[Human keypoint data]
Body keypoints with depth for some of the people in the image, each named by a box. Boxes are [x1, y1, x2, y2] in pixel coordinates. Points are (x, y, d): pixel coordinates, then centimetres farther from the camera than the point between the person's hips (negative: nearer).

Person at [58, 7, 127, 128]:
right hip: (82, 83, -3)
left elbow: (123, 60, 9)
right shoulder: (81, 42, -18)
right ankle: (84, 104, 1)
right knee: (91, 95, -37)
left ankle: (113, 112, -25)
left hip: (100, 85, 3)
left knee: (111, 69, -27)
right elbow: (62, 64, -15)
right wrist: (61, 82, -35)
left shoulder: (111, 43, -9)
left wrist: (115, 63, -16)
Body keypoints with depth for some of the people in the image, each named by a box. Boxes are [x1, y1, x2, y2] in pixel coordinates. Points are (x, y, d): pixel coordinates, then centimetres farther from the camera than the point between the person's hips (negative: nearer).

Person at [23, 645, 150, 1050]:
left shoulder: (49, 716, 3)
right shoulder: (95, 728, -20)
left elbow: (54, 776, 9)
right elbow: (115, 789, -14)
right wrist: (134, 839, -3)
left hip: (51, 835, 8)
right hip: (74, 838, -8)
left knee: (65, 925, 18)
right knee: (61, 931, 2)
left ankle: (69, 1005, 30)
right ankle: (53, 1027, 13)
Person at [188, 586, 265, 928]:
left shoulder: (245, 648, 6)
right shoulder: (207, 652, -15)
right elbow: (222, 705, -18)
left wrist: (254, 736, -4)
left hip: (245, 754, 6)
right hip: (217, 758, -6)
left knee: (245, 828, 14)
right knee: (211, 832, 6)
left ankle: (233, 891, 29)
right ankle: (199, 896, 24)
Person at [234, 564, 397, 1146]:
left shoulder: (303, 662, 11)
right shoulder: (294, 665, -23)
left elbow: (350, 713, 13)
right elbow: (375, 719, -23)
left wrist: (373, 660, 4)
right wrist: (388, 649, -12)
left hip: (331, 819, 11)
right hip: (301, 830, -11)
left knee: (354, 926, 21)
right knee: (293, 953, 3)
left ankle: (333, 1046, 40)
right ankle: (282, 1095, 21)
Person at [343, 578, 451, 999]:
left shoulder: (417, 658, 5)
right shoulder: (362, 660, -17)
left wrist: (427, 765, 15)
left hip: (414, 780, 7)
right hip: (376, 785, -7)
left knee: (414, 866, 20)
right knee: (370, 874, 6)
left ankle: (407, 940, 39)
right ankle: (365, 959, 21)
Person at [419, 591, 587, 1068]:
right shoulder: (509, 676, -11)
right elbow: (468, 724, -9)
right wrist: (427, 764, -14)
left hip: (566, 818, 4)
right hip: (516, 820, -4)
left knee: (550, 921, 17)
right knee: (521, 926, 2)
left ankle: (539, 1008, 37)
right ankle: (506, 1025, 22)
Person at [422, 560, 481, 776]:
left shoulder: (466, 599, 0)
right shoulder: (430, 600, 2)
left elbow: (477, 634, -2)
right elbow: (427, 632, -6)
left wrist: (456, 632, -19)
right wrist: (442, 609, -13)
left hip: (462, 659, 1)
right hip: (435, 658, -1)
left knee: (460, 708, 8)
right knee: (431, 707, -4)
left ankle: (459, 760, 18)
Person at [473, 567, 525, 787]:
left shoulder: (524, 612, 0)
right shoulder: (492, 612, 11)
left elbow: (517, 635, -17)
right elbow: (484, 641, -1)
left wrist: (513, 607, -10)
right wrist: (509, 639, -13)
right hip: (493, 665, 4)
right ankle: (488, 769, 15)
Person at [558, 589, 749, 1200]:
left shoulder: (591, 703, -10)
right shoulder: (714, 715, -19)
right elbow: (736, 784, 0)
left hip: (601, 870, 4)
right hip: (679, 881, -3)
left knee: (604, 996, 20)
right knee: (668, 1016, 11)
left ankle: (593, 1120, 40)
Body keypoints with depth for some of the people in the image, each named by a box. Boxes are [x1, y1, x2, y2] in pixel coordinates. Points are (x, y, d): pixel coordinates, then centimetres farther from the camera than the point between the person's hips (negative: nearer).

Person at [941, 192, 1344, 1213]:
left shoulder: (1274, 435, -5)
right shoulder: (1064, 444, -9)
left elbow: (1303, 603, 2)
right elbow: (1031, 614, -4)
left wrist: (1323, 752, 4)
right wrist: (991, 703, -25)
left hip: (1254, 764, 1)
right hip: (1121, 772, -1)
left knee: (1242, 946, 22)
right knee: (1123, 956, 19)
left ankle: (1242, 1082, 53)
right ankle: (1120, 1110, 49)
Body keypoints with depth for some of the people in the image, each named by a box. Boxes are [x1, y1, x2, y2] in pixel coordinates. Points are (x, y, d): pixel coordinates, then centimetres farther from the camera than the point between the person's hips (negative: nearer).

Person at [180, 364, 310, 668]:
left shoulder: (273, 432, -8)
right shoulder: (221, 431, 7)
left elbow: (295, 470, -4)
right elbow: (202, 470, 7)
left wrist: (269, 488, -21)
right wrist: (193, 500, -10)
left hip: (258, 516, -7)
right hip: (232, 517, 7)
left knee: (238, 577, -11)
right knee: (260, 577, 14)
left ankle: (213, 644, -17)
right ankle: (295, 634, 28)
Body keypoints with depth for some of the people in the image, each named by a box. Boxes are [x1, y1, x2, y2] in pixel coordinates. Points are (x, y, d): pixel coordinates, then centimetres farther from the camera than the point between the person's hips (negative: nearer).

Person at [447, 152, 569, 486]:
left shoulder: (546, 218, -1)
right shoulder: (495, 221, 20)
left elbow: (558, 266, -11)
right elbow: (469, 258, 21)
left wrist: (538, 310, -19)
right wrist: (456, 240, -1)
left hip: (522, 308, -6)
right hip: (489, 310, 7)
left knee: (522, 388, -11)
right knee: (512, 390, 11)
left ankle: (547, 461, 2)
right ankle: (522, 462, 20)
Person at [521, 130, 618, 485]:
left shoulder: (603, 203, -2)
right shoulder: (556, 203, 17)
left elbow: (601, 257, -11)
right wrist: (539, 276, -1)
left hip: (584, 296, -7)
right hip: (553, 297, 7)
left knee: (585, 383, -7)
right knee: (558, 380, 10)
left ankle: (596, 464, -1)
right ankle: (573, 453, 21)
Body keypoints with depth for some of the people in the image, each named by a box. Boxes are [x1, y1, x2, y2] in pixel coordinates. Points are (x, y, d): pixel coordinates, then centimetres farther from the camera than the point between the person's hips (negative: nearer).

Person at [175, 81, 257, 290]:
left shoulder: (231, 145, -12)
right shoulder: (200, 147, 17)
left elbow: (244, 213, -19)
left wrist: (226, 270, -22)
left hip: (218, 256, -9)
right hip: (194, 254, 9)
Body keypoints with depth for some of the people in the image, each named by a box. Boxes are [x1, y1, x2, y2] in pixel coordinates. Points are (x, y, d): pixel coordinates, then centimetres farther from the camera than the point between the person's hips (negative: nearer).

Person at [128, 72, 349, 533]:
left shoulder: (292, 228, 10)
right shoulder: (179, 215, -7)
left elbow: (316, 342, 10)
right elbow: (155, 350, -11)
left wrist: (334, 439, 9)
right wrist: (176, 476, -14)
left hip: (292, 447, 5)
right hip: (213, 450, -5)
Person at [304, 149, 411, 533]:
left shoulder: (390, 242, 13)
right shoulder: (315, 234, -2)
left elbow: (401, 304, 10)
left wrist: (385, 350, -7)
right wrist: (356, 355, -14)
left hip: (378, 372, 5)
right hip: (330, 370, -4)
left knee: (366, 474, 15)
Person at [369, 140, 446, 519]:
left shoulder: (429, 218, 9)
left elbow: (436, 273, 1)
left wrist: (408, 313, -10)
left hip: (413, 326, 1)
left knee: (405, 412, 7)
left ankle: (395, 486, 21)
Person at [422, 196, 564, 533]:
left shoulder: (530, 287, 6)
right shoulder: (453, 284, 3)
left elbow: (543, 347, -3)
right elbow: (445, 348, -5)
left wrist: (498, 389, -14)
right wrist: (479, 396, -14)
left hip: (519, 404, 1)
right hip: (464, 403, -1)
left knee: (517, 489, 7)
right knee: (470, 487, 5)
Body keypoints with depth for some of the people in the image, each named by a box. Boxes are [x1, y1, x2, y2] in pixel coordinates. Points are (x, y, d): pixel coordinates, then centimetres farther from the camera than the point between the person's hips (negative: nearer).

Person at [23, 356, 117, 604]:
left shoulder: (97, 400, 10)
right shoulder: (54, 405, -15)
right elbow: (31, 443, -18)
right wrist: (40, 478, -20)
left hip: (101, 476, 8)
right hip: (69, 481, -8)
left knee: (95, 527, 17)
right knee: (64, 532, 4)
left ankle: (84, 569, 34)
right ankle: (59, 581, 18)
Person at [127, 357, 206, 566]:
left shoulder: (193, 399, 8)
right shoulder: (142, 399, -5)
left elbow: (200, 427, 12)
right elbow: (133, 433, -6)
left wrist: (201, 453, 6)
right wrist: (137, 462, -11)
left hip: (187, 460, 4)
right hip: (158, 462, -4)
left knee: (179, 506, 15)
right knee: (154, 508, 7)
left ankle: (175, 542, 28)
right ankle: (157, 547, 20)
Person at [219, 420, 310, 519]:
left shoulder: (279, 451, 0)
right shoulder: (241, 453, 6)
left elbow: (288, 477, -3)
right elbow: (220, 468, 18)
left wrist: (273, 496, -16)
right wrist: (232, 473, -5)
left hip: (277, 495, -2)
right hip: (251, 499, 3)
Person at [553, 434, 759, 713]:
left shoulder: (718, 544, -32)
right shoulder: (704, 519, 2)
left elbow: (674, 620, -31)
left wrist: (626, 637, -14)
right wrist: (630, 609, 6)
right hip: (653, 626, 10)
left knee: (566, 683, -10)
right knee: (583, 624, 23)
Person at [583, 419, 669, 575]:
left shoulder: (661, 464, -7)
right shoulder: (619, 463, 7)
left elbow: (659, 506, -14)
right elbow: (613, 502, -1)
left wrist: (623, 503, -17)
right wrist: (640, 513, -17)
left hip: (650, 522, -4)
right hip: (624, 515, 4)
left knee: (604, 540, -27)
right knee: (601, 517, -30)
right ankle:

ABOUT THIS TASK:
Rewrite the listing from the line with "left ankle: (539, 1008, 37)" up to and including the line with "left ankle: (213, 644, -17)", keeping every line, the header text included, and adjusting every number in each keypoint's values (x, y and depth) by -134.

SOLUTION BELOW:
left ankle: (405, 874, -97)
right ankle: (372, 891, -112)
Person at [422, 560, 481, 776]:
left shoulder: (332, 465, -134)
right shoulder: (296, 466, -132)
left elbow: (343, 500, -136)
right elbow: (293, 498, -140)
left wrist: (322, 498, -153)
right wrist: (308, 475, -147)
left hip: (328, 525, -133)
right hip: (301, 524, -135)
left knee: (326, 574, -126)
right knee: (297, 573, -138)
left ankle: (325, 626, -116)
Person at [473, 567, 525, 787]:
left shoulder: (390, 478, -134)
right shoulder: (358, 478, -123)
left elbow: (383, 501, -151)
right elbow: (350, 507, -135)
left wrist: (379, 473, -144)
right wrist: (375, 505, -147)
right hip: (359, 531, -130)
right ankle: (354, 635, -119)
Person at [558, 589, 749, 1200]:
left shoulder: (457, 569, -144)
right shoulder: (580, 581, -153)
right elbow: (602, 650, -134)
left hip: (467, 736, -130)
right hip: (545, 747, -137)
left knee: (470, 862, -114)
right knee: (534, 882, -123)
left ankle: (459, 986, -94)
Body keypoints with depth for some of the people in the image, each named by a box. Boxes are [x1, y1, x2, y2] in pixel coordinates. Points are (x, y, d): pixel coordinates, then centimetres farther from the camera than the point between the person's hips (negative: nearer).

Person at [941, 192, 1344, 1213]:
left shoulder: (1140, 301, -139)
right shoulder: (930, 310, -143)
left elbow: (1169, 469, -132)
right elbow: (897, 480, -138)
left wrist: (1189, 618, -130)
right wrist: (857, 569, -159)
left hip: (1120, 630, -133)
right hip: (987, 638, -135)
left knee: (1108, 812, -112)
right knee: (989, 822, -115)
left ankle: (1108, 948, -81)
right ankle: (986, 976, -85)
Body keypoints with depth for some of the people in the image, each named by a box. Boxes are [x1, y1, x2, y2] in pixel coordinates. Points are (x, y, d): pixel coordinates, then centimetres farther from the camera than the point between the person's hips (negative: nearer).

Person at [180, 364, 310, 668]:
left shoulder: (139, 298, -142)
right shoulder: (87, 297, -127)
left elbow: (161, 336, -138)
right elbow: (68, 336, -127)
left wrist: (135, 354, -155)
right wrist: (59, 366, -144)
left hip: (124, 382, -141)
right hip: (98, 383, -127)
left knee: (104, 443, -145)
right knee: (126, 443, -120)
left ankle: (79, 510, -151)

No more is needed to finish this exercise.